DATA SUPPLIED:
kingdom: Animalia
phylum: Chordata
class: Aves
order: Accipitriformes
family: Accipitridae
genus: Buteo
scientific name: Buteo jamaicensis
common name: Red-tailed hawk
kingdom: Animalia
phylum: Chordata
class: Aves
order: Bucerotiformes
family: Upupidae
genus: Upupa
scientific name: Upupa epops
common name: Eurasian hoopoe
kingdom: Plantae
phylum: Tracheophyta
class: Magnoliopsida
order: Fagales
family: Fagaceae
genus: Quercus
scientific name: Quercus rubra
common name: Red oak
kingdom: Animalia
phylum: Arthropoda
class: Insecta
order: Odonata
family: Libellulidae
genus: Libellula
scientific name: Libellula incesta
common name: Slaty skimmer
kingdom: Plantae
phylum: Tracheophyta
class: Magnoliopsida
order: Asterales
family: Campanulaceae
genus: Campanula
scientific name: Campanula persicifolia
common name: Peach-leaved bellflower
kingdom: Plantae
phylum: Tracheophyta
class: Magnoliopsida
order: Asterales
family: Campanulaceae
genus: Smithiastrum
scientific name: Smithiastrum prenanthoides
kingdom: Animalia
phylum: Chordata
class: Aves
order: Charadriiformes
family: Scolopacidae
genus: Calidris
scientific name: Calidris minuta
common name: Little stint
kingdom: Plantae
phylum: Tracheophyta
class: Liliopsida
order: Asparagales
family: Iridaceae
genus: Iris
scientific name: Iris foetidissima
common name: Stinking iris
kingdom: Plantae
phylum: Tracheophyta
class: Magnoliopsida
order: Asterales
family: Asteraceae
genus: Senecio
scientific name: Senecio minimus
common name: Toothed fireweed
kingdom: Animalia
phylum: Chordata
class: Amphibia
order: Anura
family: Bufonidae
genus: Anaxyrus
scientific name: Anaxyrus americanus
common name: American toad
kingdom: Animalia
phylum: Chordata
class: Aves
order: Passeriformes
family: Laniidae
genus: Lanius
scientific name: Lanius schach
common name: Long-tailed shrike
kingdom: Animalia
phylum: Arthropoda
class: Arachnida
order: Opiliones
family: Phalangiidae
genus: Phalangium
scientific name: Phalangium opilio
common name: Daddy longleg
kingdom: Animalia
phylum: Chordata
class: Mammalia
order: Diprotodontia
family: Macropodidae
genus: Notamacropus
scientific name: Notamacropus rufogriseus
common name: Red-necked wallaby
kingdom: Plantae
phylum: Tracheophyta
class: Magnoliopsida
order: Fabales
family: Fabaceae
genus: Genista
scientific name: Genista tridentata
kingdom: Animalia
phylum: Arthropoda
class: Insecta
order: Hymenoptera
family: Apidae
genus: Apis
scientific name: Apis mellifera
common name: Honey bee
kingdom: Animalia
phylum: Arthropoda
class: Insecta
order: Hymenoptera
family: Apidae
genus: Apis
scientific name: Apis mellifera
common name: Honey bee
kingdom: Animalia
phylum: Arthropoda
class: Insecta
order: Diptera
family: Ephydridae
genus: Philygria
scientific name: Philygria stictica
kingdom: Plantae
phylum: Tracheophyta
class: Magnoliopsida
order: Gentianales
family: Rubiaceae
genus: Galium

DIRECTION: Output every line of the data above as a JSON list of strings, one string per line, omitting blank lines.

OUTPUT:
[
  "kingdom: Animalia",
  "phylum: Chordata",
  "class: Aves",
  "order: Accipitriformes",
  "family: Accipitridae",
  "genus: Buteo",
  "scientific name: Buteo jamaicensis",
  "common name: Red-tailed hawk",
  "kingdom: Animalia",
  "phylum: Chordata",
  "class: Aves",
  "order: Bucerotiformes",
  "family: Upupidae",
  "genus: Upupa",
  "scientific name: Upupa epops",
  "common name: Eurasian hoopoe",
  "kingdom: Plantae",
  "phylum: Tracheophyta",
  "class: Magnoliopsida",
  "order: Fagales",
  "family: Fagaceae",
  "genus: Quercus",
  "scientific name: Quercus rubra",
  "common name: Red oak",
  "kingdom: Animalia",
  "phylum: Arthropoda",
  "class: Insecta",
  "order: Odonata",
  "family: Libellulidae",
  "genus: Libellula",
  "scientific name: Libellula incesta",
  "common name: Slaty skimmer",
  "kingdom: Plantae",
  "phylum: Tracheophyta",
  "class: Magnoliopsida",
  "order: Asterales",
  "family: Campanulaceae",
  "genus: Campanula",
  "scientific name: Campanula persicifolia",
  "common name: Peach-leaved bellflower",
  "kingdom: Plantae",
  "phylum: Tracheophyta",
  "class: Magnoliopsida",
  "order: Asterales",
  "family: Campanulaceae",
  "genus: Smithiastrum",
  "scientific name: Smithiastrum prenanthoides",
  "kingdom: Animalia",
  "phylum: Chordata",
  "class: Aves",
  "order: Charadriiformes",
  "family: Scolopacidae",
  "genus: Calidris",
  "scientific name: Calidris minuta",
  "common name: Little stint",
  "kingdom: Plantae",
  "phylum: Tracheophyta",
  "class: Liliopsida",
  "order: Asparagales",
  "family: Iridaceae",
  "genus: Iris",
  "scientific name: Iris foetidissima",
  "common name: Stinking iris",
  "kingdom: Plantae",
  "phylum: Tracheophyta",
  "class: Magnoliopsida",
  "order: Asterales",
  "family: Asteraceae",
  "genus: Senecio",
  "scientific name: Senecio minimus",
  "common name: Toothed fireweed",
  "kingdom: Animalia",
  "phylum: Chordata",
  "class: Amphibia",
  "order: Anura",
  "family: Bufonidae",
  "genus: Anaxyrus",
  "scientific name: Anaxyrus americanus",
  "common name: American toad",
  "kingdom: Animalia",
  "phylum: Chordata",
  "class: Aves",
  "order: Passeriformes",
  "family: Laniidae",
  "genus: Lanius",
  "scientific name: Lanius schach",
  "common name: Long-tailed shrike",
  "kingdom: Animalia",
  "phylum: Arthropoda",
  "class: Arachnida",
  "order: Opiliones",
  "family: Phalangiidae",
  "genus: Phalangium",
  "scientific name: Phalangium opilio",
  "common name: Daddy longleg",
  "kingdom: Animalia",
  "phylum: Chordata",
  "class: Mammalia",
  "order: Diprotodontia",
  "family: Macropodidae",
  "genus: Notamacropus",
  "scientific name: Notamacropus rufogriseus",
  "common name: Red-necked wallaby",
  "kingdom: Plantae",
  "phylum: Tracheophyta",
  "class: Magnoliopsida",
  "order: Fabales",
  "family: Fabaceae",
  "genus: Genista",
  "scientific name: Genista tridentata",
  "kingdom: Animalia",
  "phylum: Arthropoda",
  "class: Insecta",
  "order: Hymenoptera",
  "family: Apidae",
  "genus: Apis",
  "scientific name: Apis mellifera",
  "common name: Honey bee",
  "kingdom: Animalia",
  "phylum: Arthropoda",
  "class: Insecta",
  "order: Hymenoptera",
  "family: Apidae",
  "genus: Apis",
  "scientific name: Apis mellifera",
  "common name: Honey bee",
  "kingdom: Animalia",
  "phylum: Arthropoda",
  "class: Insecta",
  "order: Diptera",
  "family: Ephydridae",
  "genus: Philygria",
  "scientific name: Philygria stictica",
  "kingdom: Plantae",
  "phylum: Tracheophyta",
  "class: Magnoliopsida",
  "order: Gentianales",
  "family: Rubiaceae",
  "genus: Galium"
]